__What is asked__
Count the lines in the items below that contain the string "state". Reply with the number alone.

__Records for this exercise__
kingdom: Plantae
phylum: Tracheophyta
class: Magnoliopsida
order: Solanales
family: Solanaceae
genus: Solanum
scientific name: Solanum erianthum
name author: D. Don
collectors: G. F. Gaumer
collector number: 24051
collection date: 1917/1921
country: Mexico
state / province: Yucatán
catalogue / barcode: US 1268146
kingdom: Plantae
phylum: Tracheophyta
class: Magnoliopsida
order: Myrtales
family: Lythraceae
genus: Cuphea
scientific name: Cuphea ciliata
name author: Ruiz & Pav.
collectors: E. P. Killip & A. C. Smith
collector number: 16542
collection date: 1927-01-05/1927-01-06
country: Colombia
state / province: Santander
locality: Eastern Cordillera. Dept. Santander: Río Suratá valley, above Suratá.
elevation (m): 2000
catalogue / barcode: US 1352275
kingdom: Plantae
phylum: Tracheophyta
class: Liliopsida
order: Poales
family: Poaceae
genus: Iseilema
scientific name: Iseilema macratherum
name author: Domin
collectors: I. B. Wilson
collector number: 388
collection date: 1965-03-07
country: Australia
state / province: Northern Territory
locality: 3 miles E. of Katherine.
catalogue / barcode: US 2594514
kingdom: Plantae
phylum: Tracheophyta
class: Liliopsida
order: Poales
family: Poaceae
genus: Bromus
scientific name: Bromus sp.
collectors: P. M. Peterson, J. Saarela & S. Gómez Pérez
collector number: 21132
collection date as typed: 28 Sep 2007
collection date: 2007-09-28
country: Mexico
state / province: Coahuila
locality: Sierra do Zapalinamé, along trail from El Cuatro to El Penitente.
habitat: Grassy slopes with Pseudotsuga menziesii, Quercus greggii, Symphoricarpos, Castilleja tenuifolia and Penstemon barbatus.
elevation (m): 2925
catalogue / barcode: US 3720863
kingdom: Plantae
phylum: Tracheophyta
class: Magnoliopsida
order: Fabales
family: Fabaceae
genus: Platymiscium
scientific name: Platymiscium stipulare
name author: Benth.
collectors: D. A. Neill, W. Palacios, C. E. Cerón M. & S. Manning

__Final result__
4